Bristol Myers Squibb has established the third cancer checkpoint inhibitor class, going back to its immuno-oncology roots in melanoma with an FDA go-ahead.
The new drug, a LAG-3 antibody called relatlimab, has been approved in a fixed-dose combination with BMS’ PD-1 inhibitor Opdivo for the treatment of unresectable or metastatic melanoma. The combo will be sold under the brand name Opdualag.
With Friday’s approval, BMS now boasts three checkpoint inhibitors, including its CTLA-4 blocker Yervoy. All three drugs had their initial approvals in melanoma, and so did the duo immunotherapy cocktail of Opdivo and Yervoy.
LAG-3 is found on the surface of T cells and is linked with T-cell exhaustion and resistance to immunotherapies like PD-1 inhibitors, BMS’ chief medical officer, Samit Hirawat, M.D., explained in an interview ahead of the approval. Blocking LAG-3 with a drug like relatlimab could reactivate T cells and avoid resistance to PD-1 inhibition, he said.
The relatlimab-Opdivo combo is a key component in BMS’ plan to overcome the patent protection losses of three of its top-selling drugs—blood cancer therapy Revlimid, Pfizer-shared blood thinner Eliquis and Opdivo—within the decade. The company has projected the new pairing could reach over $4 billion sales in 2029.
Now, the question remains: How much of that revenue will come from cannibalizing Yervoy?
Opdualag earned a green light based on data showing it can double the time patients with previously untreated advanced melanoma can live without disease progression compared with Opdivo alone.
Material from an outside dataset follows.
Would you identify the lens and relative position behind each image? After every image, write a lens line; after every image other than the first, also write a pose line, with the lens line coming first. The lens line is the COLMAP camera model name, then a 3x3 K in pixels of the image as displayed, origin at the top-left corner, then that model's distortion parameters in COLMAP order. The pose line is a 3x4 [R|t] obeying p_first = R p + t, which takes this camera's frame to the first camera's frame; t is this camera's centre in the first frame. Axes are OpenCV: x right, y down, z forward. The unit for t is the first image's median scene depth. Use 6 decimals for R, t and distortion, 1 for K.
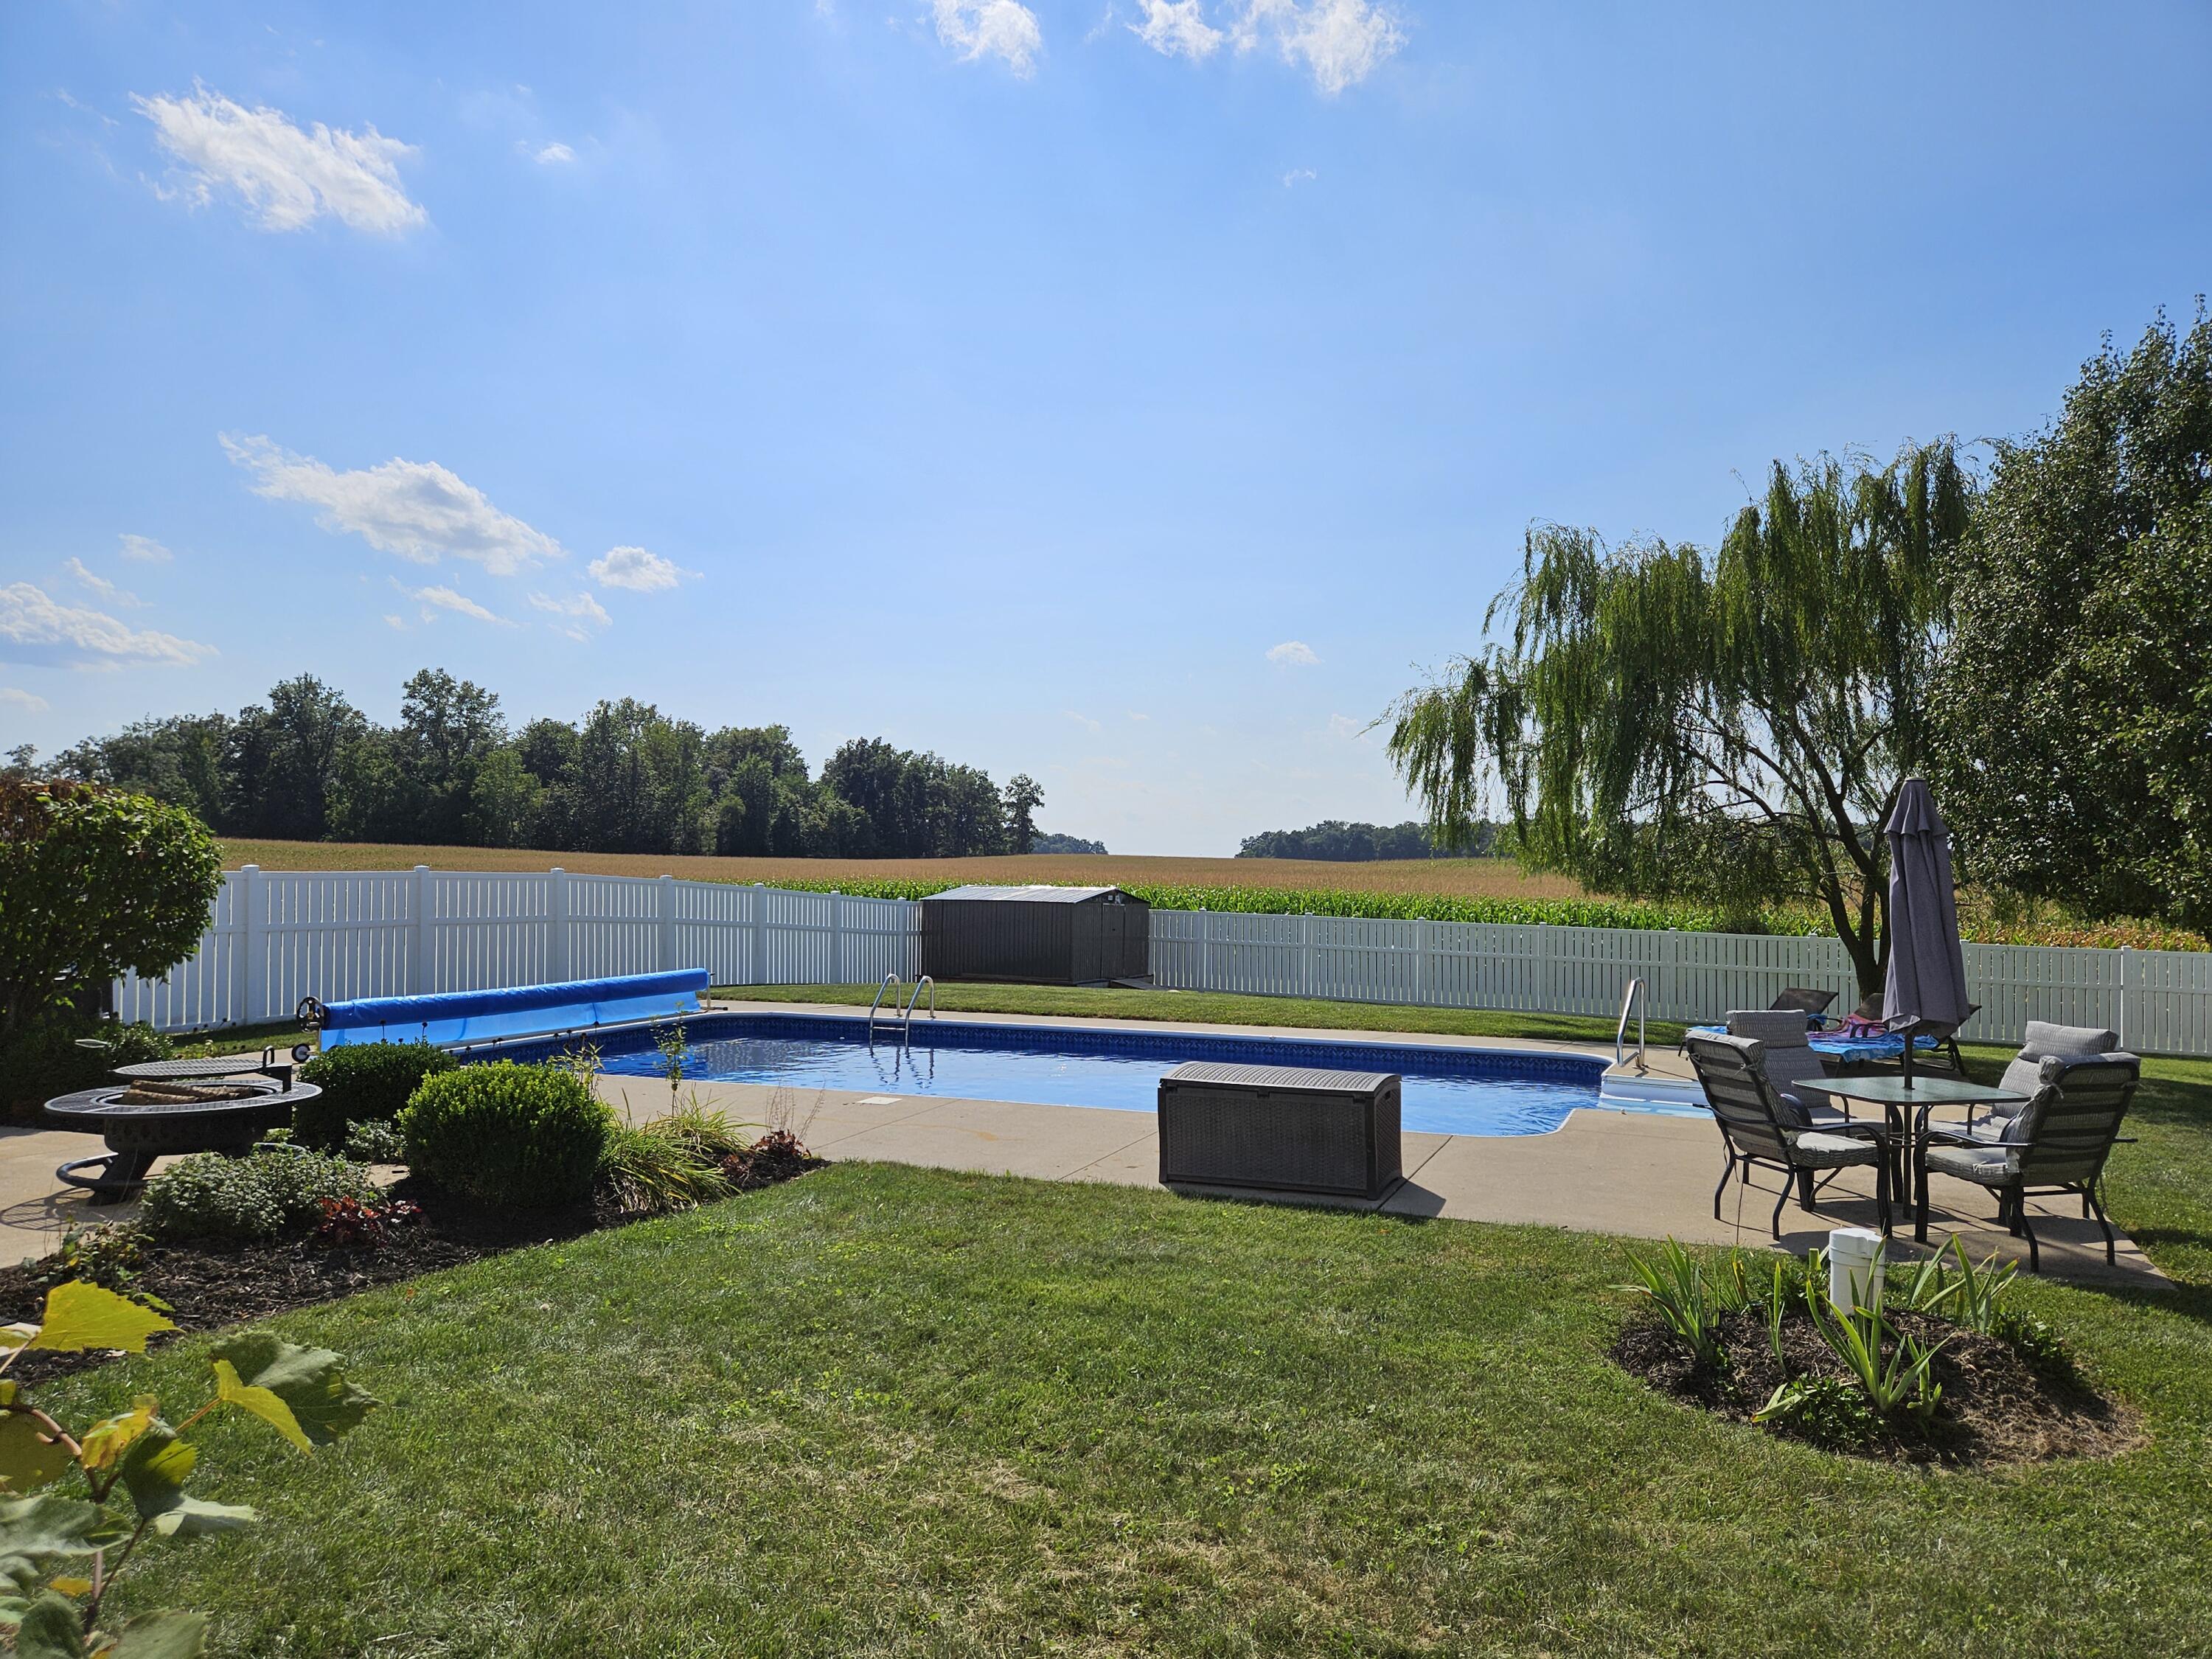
lens RADIAL K [[1632.9, 0, 1070.5], [0, 1632.9, 841.4], [0, 0, 1]] dist [0.095947, -0.104245]
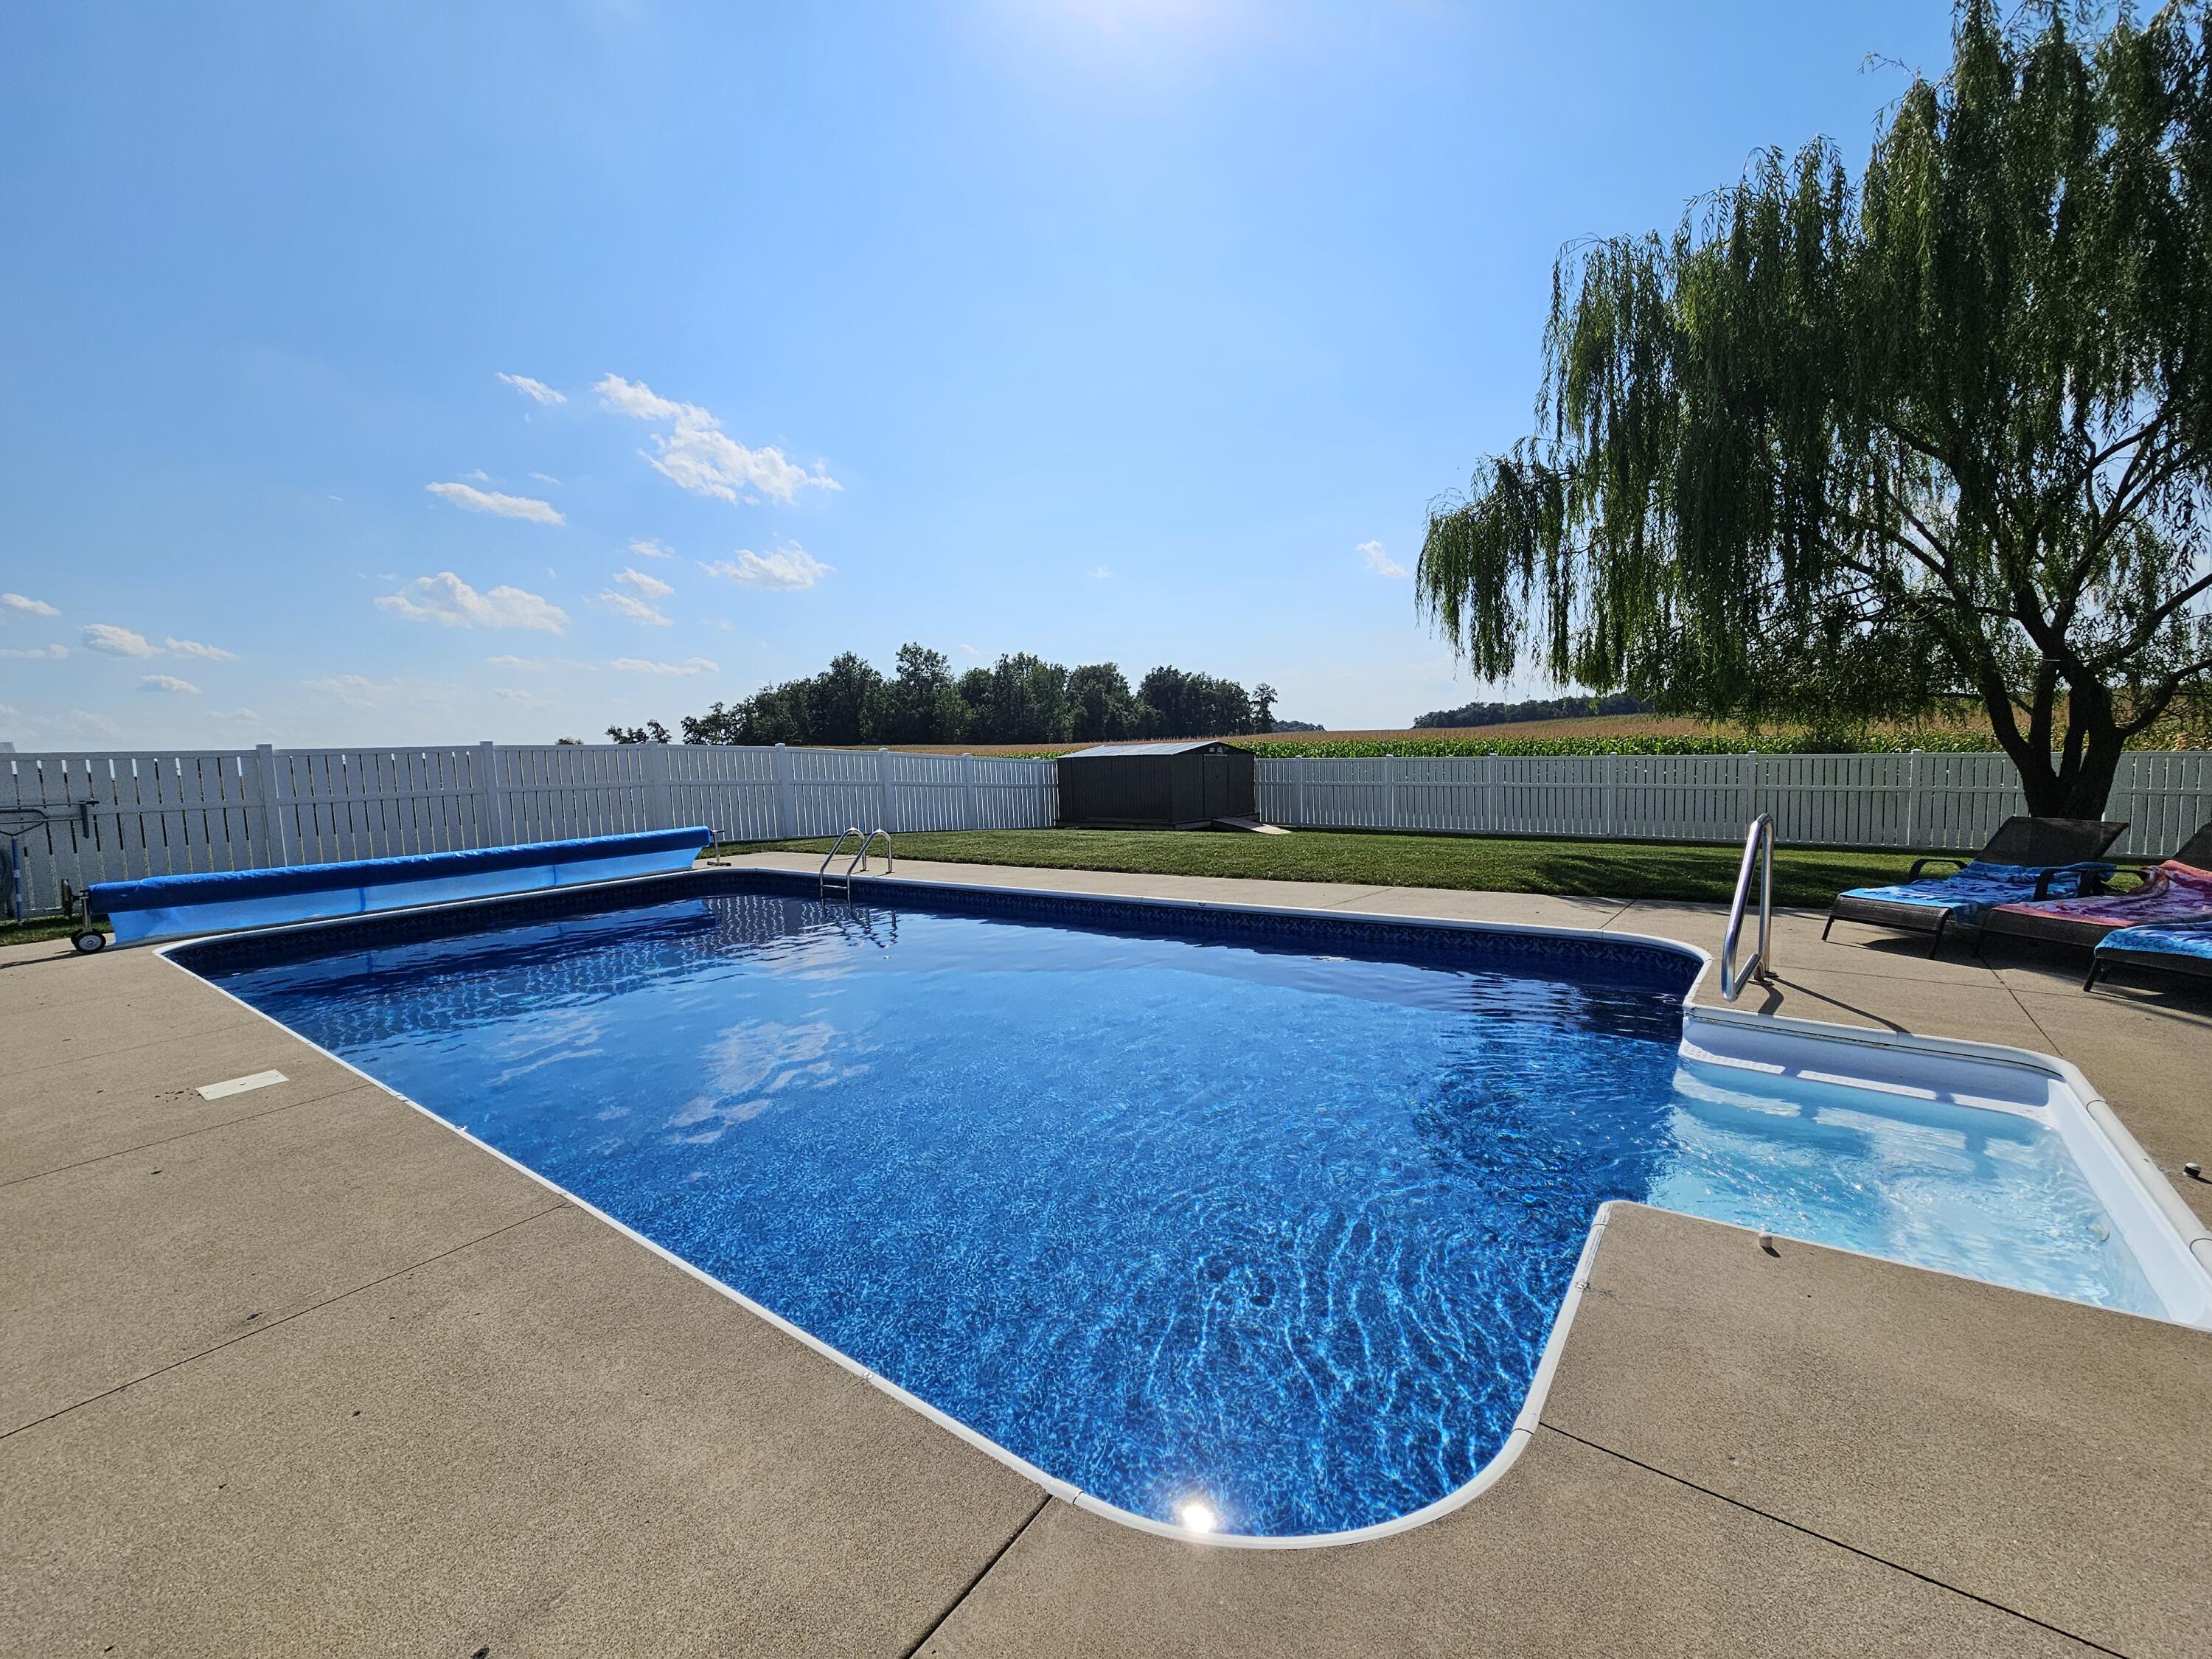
lens RADIAL K [[918.0, 0, 1100.2], [0, 918.0, 804.3], [0, 0, 1]] dist [-0.000073, 0.000059]
pose [[0.969569, -0.032697, -0.242627, 0.085068], [0.050788, 0.996345, 0.068685, 0.019579], [0.239494, -0.078917, 0.967685, 0.268176]]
In the phase 3 RELATIVITY-047 trial, patients on the fixed-dose combo registered a median progression-free survival of 10.1 months, versus 4.6 months for solo Opdivo.
An update a few days ago showed that Opdualag cut the risk of death by 20% over Opdivo, an improvement that narrowly missed statistical significance but was “clinically meaningful,” Georgina Long, an investigator of RELATIVITY-047 from the Melanoma Institute Australia, said at the March session of the ASCO Plenary Series.
Opdualag’s efficacy showing was slightly weaker than the Opdivo-Yervoy pairing, which demonstrated a median 11.5 months of progression-free survival in its own CheckMate-067 trial.
Cross-trial comparisons have various problems, but industry watchers constantly resort to them for commercial analysis anyway in lieu of a head-to-head study.
But relatlimab appears to boast a safety advantage over Yervoy. The incidence of treatment-related side effects of grades 3 or 4 was 55% for the Opdivo-Yervoy combo in CheckMate-067 and was 19% for Opdivo-and-relatlimab in RELATIVITY-047.
Some physicians may balk at the safety profile of Yervoy, BMS notes. The company hopes that another dual I-O option with less toxicity could convince doctors who’re currently treating melanoma patients with single-agent Opdivo to add relatlimab and reap the benefit of improved efficacy, Hirawat said. The BMS exec figures doctors who are already comfortable in managing Yervoy’s profile will continue using that doublet therapy.
Currently, about one-third of advanced melanoma patients are treated with PD-1 monotherapy, including Merck & Co.’s Keytruda, according to BMS. A third are getting Opdivo-plus-Yervoy, and the remaining third— mainly with BRAF mutations—use targeted therapies such as Novartis’ Tafinlar and Mekinist.
Opdualag is “likely to first take metastatic melanoma share from single-agent anti-PD1,” SVB Leerink analyst Daina Graybosch, Ph.D., wrote in a note Wednesday. Plus, the fixed-dose nature will also prevent physicians from substituting Keytruda for Opdivo in the new combo, she noted. But it will be harder for the new combo to erode share from the Opdivo-Yervoy doublet, she said, given doctor experience with the latter and its seemingly better efficacy.
First-line melanoma is just the first step BMS has planned for Opdualag. The phase 3 RELATIVITY-098 trial is assessing the Opdivo-plus-relatlimab cocktail versus Opdivo alone in postsurgery treatment of stages 3 to 4 melanoma in the adjuvant setting. The company will soon launch a registrational study for the new combo in second-line colorectal cancer, Hirawat said, and phase 2 studies are underway in non-small cell lung cancer and liver cancer.
The Opdualag approval comes on the heels of a high-profile failure for BMS in the melanoma space. Nektar Therapeutics’ long-acting interleukin-12 drug bempegaldesleukin, or bempeg, which BMS paid $1.85 billion upfront in 2018 to pair with Opdivo, bombed in a phase 3 trial in first-line melanoma. The drug, used in combination with Opdivo, failed to provide a benefit across tumor shrinkage, disease progression or patient survival, dealing a blow to BMS’ I-O ambition.
Editor's Note: The story has been updated to clarify that Opdualag is the brand name for the fixed-dose combination of Opdivo and relatlimab.